**Instructions to follow:**
Repeat exactly the lines of the records below, starting at the line containing "X56808000Y41200000D03*" and ending at the line containing "MEMOutW <= MEMOutM;". Leave the pictures out.

**Material for this task:**

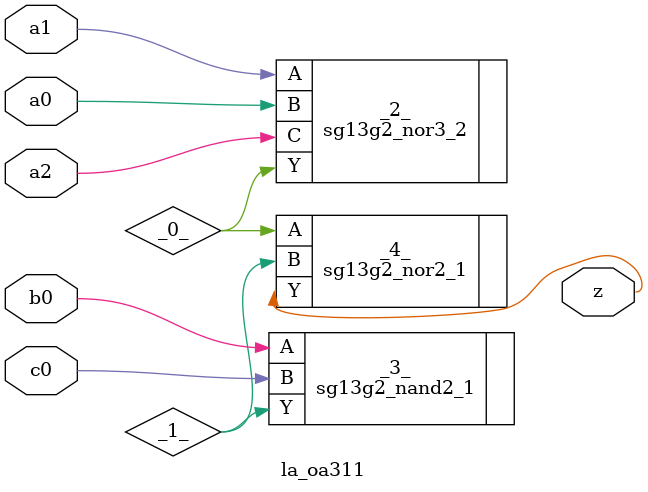
<source format=v>

/* Generated by Yosys 0.44 (git sha1 80ba43d26, g++ 11.4.0-1ubuntu1~22.04 -fPIC -O3) */

(* top =  1  *)
(* src = "generated" *)
(* keep_hierarchy *)
module la_oa311 (
    a0,
    a1,
    a2,
    b0,
    c0,
    z
);
  wire _0_;
  wire _1_;
  (* src = "generated" *)
  input a0;
  wire a0;
  (* src = "generated" *)
  input a1;
  wire a1;
  (* src = "generated" *)
  input a2;
  wire a2;
  (* src = "generated" *)
  input b0;
  wire b0;
  (* src = "generated" *)
  input c0;
  wire c0;
  (* src = "generated" *)
  output z;
  wire z;
  sg13g2_nor3_2 _2_ (
      .A(a1),
      .B(a0),
      .C(a2),
      .Y(_0_)
  );
  sg13g2_nand2_1 _3_ (
      .A(b0),
      .B(c0),
      .Y(_1_)
  );
  sg13g2_nor2_1 _4_ (
      .A(_0_),
      .B(_1_),
      .Y(z)
  );
endmodule

</source>
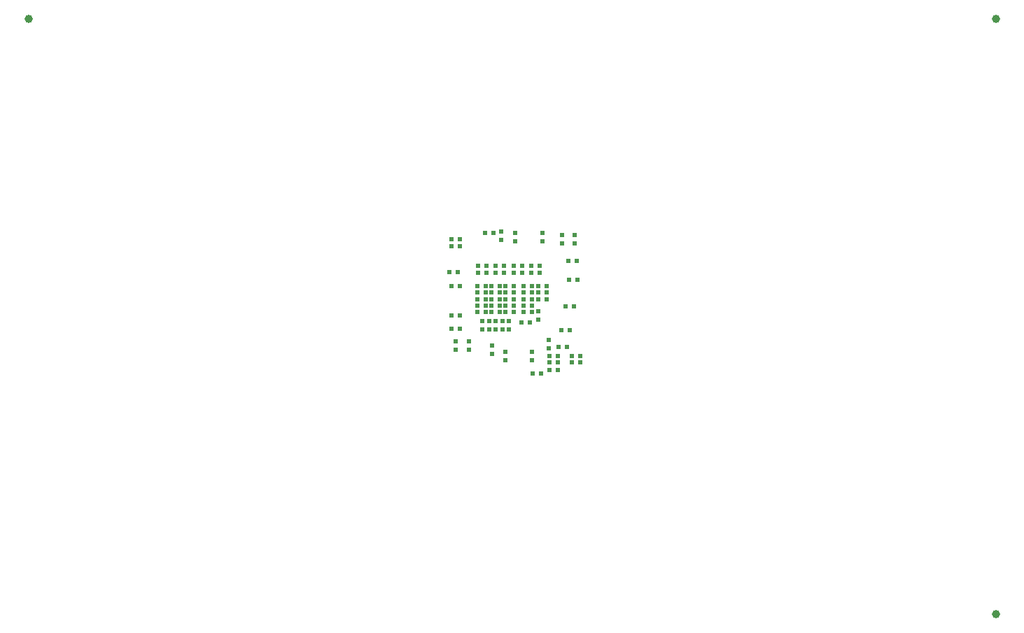
<source format=gbr>
%TF.GenerationSoftware,KiCad,Pcbnew,7.0.9-7.0.9~ubuntu22.04.1*%
%TF.CreationDate,2023-12-13T13:54:37+02:00*%
%TF.ProjectId,GateMateA1-EVB_Rev_A,47617465-4d61-4746-9541-312d4556425f,A*%
%TF.SameCoordinates,PX5f5e100PY7bfa480*%
%TF.FileFunction,Paste,Bot*%
%TF.FilePolarity,Positive*%
%FSLAX46Y46*%
G04 Gerber Fmt 4.6, Leading zero omitted, Abs format (unit mm)*
G04 Created by KiCad (PCBNEW 7.0.9-7.0.9~ubuntu22.04.1) date 2023-12-13 13:54:37*
%MOMM*%
%LPD*%
G01*
G04 APERTURE LIST*
%ADD10R,0.500000X0.550000*%
%ADD11R,0.550000X0.500000*%
%ADD12C,1.000000*%
G04 APERTURE END LIST*
D10*
X58482600Y38800000D03*
X57517400Y38800000D03*
D11*
X59600000Y35892000D03*
X59600000Y36908000D03*
X64400000Y34608000D03*
X64400000Y33592000D03*
D10*
X58482600Y40400000D03*
X57517400Y40400000D03*
X66492000Y38700000D03*
X67508000Y38700000D03*
X53708000Y37600000D03*
X52692000Y37600000D03*
X61392000Y38800000D03*
X62408000Y38800000D03*
D11*
X60400000Y47608000D03*
X60400000Y46592000D03*
X67600000Y46292000D03*
X67600000Y47308000D03*
X54800000Y34508000D03*
X54800000Y33492000D03*
D10*
X67192000Y31900000D03*
X68208000Y31900000D03*
X57992000Y42800000D03*
X59008000Y42800000D03*
X55792000Y40400000D03*
X56808000Y40400000D03*
D12*
X1500000Y73500000D03*
D10*
X64158000Y41200000D03*
X63142000Y41200000D03*
X64492000Y31000000D03*
X65508000Y31000000D03*
X57708000Y47600000D03*
X56692000Y47600000D03*
X61392000Y39600000D03*
X62408000Y39600000D03*
X67808000Y44200000D03*
X66792000Y44200000D03*
X64492000Y31900000D03*
X65508000Y31900000D03*
X52442000Y42850000D03*
X53458000Y42850000D03*
X64158000Y39600000D03*
X63142000Y39600000D03*
X67192000Y32700000D03*
X68208000Y32700000D03*
X62108000Y36800000D03*
X61092000Y36800000D03*
X63508000Y30600000D03*
X62492000Y30600000D03*
X60208000Y41200000D03*
X59192000Y41200000D03*
X57992000Y43600000D03*
X59008000Y43600000D03*
X53708000Y36000000D03*
X52692000Y36000000D03*
X66608000Y33800000D03*
X65592000Y33800000D03*
X53708000Y46000000D03*
X52692000Y46000000D03*
X56908000Y43600000D03*
X55892000Y43600000D03*
X62292000Y43600000D03*
X63308000Y43600000D03*
X64492000Y32700000D03*
X65508000Y32700000D03*
X62292000Y42800000D03*
X63308000Y42800000D03*
X61392000Y38000000D03*
X62408000Y38000000D03*
D11*
X62400000Y32192000D03*
X62400000Y33208000D03*
X58700000Y46792000D03*
X58700000Y47808000D03*
D10*
X64158000Y40400000D03*
X63142000Y40400000D03*
X58482600Y39600000D03*
X57517400Y39600000D03*
D11*
X66000000Y47308000D03*
X66000000Y46292000D03*
D10*
X58482600Y38000000D03*
X57517400Y38000000D03*
X60192000Y43600000D03*
X61208000Y43600000D03*
D12*
X118500000Y1500000D03*
D11*
X53200000Y34508000D03*
X53200000Y33492000D03*
X57600000Y34008000D03*
X57600000Y32992000D03*
D12*
X118500000Y73500000D03*
D10*
X61392000Y40400000D03*
X62408000Y40400000D03*
D11*
X58000000Y35892000D03*
X58000000Y36908000D03*
X63700000Y46592000D03*
X63700000Y47608000D03*
D10*
X52692000Y41200000D03*
X53708000Y41200000D03*
D11*
X63200000Y38108000D03*
X63200000Y37092000D03*
D10*
X61392000Y41200000D03*
X62408000Y41200000D03*
X60208000Y40400000D03*
X59192000Y40400000D03*
X58482600Y41200000D03*
X57517400Y41200000D03*
X55792000Y38800000D03*
X56808000Y38800000D03*
X60208000Y38800000D03*
X59192000Y38800000D03*
X67008000Y35800000D03*
X65992000Y35800000D03*
D11*
X57200000Y35892000D03*
X57200000Y36908000D03*
D10*
X55792000Y38000000D03*
X56808000Y38000000D03*
X60192000Y42800000D03*
X61208000Y42800000D03*
X55792000Y39600000D03*
X56808000Y39600000D03*
X56908000Y42800000D03*
X55892000Y42800000D03*
X55792000Y41200000D03*
X56808000Y41200000D03*
X60208000Y38000000D03*
X59192000Y38000000D03*
D11*
X59200000Y32192000D03*
X59200000Y33208000D03*
D10*
X67908000Y41900000D03*
X66892000Y41900000D03*
X60208000Y39600000D03*
X59192000Y39600000D03*
X53708000Y46800000D03*
X52692000Y46800000D03*
D11*
X56400000Y35892000D03*
X56400000Y36908000D03*
X58800000Y35892000D03*
X58800000Y36908000D03*
M02*

</source>
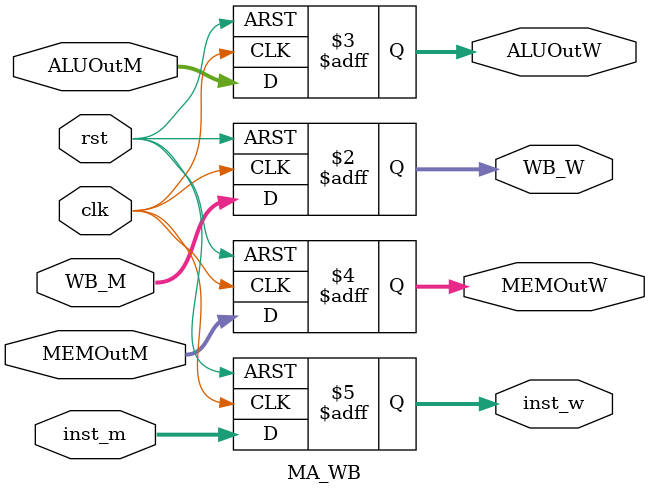
<source format=v>
`timescale 1ns / 1ps
module MA_WB (
    input clk,rst,
    input wire[2:0] WB_M,
    input wire [31:0] ALUOutM,
    input wire [31:0] MEMOutM,
    input wire [31:0] inst_m,
    output reg[2:0] WB_W,
    output reg [31:0] ALUOutW,
    output reg [31:0] MEMOutW,
    output reg [31:0] inst_w
);
     // 流水线寄存器更新逻辑
    always @(posedge clk or posedge rst) begin
        if (rst) begin
            // 复位所有流水线寄存器
            WB_W <= 3'b0;
            ALUOutW <= 32'b0;
            MEMOutW <= 32'b0;
            inst_w <= 32'b0;
        end
        else begin
            // 在每个时钟上升沿，将 MA 阶段的数据传递到 WB 阶段
            WB_W <= WB_M;
            ALUOutW <= ALUOutM;
            MEMOutW <= MEMOutM;
            inst_w <= inst_m;
        end
    end
endmodule
</source>
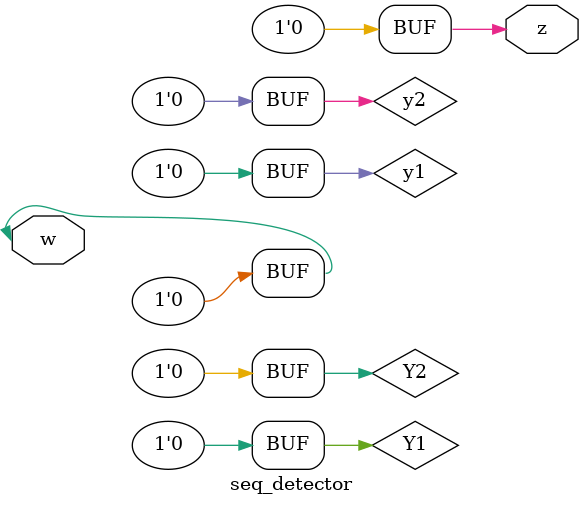
<source format=v>
module seq_detector(w,z);
input w;
output z;
wire z;
wire clk;
clock_gen Clockers(clk);


wire y1;
wire Y1;

wire y2;
wire Y2;

assign Y2=0;
assign Y1=0;
assign y2=0;
assign y1=0;

RisingEdge_DFlipFlop FFD1(Y1,clk,y1);
RisingEdge_DFlipFlop FFD2(Y2,clk,y2);
assign Y1 = (w & ~y2 & ~y1) | (~w & y2 & ~y1) | (w & y2 & y1);
assign Y2 = (~w & y2 & ~y1) | (w & ~y2 & y1);

assign z= (w & y1 & y2);

endmodule


</source>
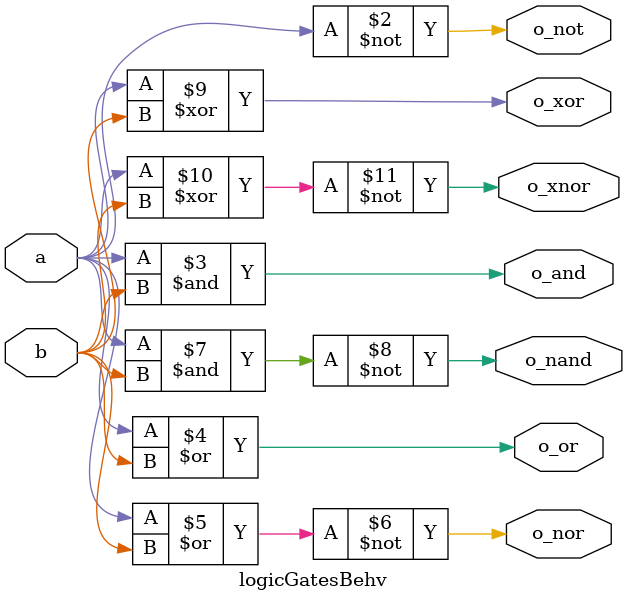
<source format=v>
`timescale 1ns / 1ps


module logicGatesBehv(
input a,
input b,
output reg o_not,
output reg o_and,
output reg o_or,
output reg o_nor,
output reg o_nand,
output reg o_xor,
output reg o_xnor
    );
    always @(a,b)
    begin
    o_not = ~a;
    o_and = a&b;
    o_or = a|b;
    o_nor = ~(a|b);
    o_nand = ~(a&b);
    o_xor = a^b ;
    o_xnor = ~(a^b);
    end
endmodule

</source>
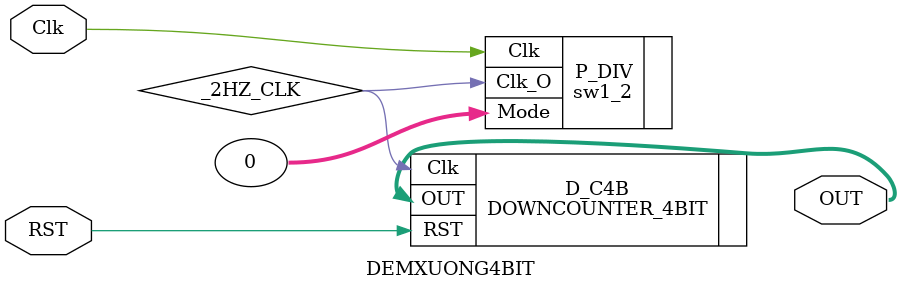
<source format=v>
`timescale 1ns / 1ps
`include "sw1_2.v"
`include "DOWNCOUNTER_4BIT.v"
module DEMXUONG4BIT(
	input Clk, 
	input RST,
	output [3:0] OUT
);
	wire _2HZ_CLK;
	sw1_2 P_DIV(.Clk(Clk), .Mode(0), .Clk_O(_2HZ_CLK));
	DOWNCOUNTER_4BIT D_C4B(.Clk(_2HZ_CLK), .RST(RST), .OUT(OUT));
endmodule
</source>
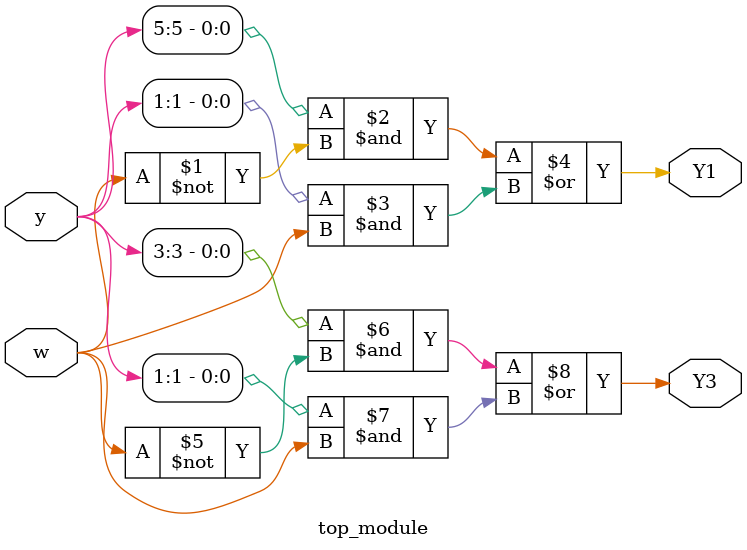
<source format=sv>
module top_module (
	input [5:0] y,
	input w,
	output Y1,
	output Y3
);

	// flip-flop Y1
	assign Y1 = (y[5] & ~w) | (y[1] & w);
	
	// flip-flop Y3
	assign Y3 = (y[3] & ~w) | (y[1] & w);

endmodule

</source>
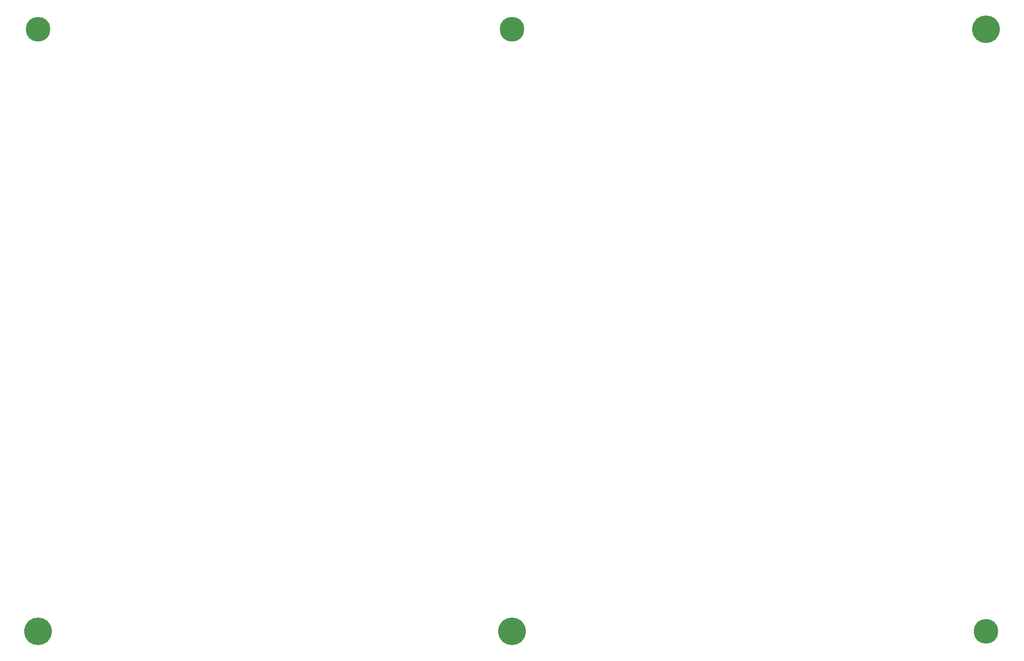
<source format=gbr>
G04 #@! TF.GenerationSoftware,KiCad,Pcbnew,(5.1.8-0-10_14)*
G04 #@! TF.CreationDate,2020-12-02T17:32:51+02:00*
G04 #@! TF.ProjectId,N32B_Top_panel_v1.3,4e333242-5f54-46f7-905f-70616e656c5f,rev?*
G04 #@! TF.SameCoordinates,Original*
G04 #@! TF.FileFunction,Soldermask,Bot*
G04 #@! TF.FilePolarity,Negative*
%FSLAX46Y46*%
G04 Gerber Fmt 4.6, Leading zero omitted, Abs format (unit mm)*
G04 Created by KiCad (PCBNEW (5.1.8-0-10_14)) date 2020-12-02 17:32:51*
%MOMM*%
%LPD*%
G01*
G04 APERTURE LIST*
%ADD10C,5.600000*%
%ADD11C,5.000000*%
G04 APERTURE END LIST*
D10*
X53770000Y-155780001D03*
X149770000Y-155780001D03*
D11*
X53770000Y-33780000D03*
X149770000Y-33780000D03*
X245770000Y-155780001D03*
D10*
X245770000Y-33780000D03*
M02*

</source>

**Your solution:**
X56808000Y41200000D03*
X60208000Y38000000D03*
X59192000Y38000000D03*
D11*
X59200000Y32192000D03*
X59200000Y33208000D03*
D10*
X67908000Y41900000D03*
X66892000Y41900000D03*
X60208000Y39600000D03*
X59192000Y39600000D03*
X53708000Y46800000D03*
X52692000Y46800000D03*
D11*
X56400000Y35892000D03*
X56400000Y36908000D03*
X58800000Y35892000D03*
X58800000Y36908000D03*
M02*

</source>
<source format=v>
`timescale 1ns / 1ps
module MA_WB (
    input clk,rst,
    input wire[2:0] WB_M,
    input wire [31:0] ALUOutM,
    input wire [31:0] MEMOutM,
    input wire [31:0] inst_m,
    output reg[2:0] WB_W,
    output reg [31:0] ALUOutW,
    output reg [31:0] MEMOutW,
    output reg [31:0] inst_w
);
     // 流水线寄存器更新逻辑
    always @(posedge clk or posedge rst) begin
        if (rst) begin
            // 复位所有流水线寄存器
            WB_W <= 3'b0;
            ALUOutW <= 32'b0;
            MEMOutW <= 32'b0;
            inst_w <= 32'b0;
        end
        else begin
            // 在每个时钟上升沿，将 MA 阶段的数据传递到 WB 阶段
            WB_W <= WB_M;
            ALUOutW <= ALUOutM;
            MEMOutW <= MEMOutM;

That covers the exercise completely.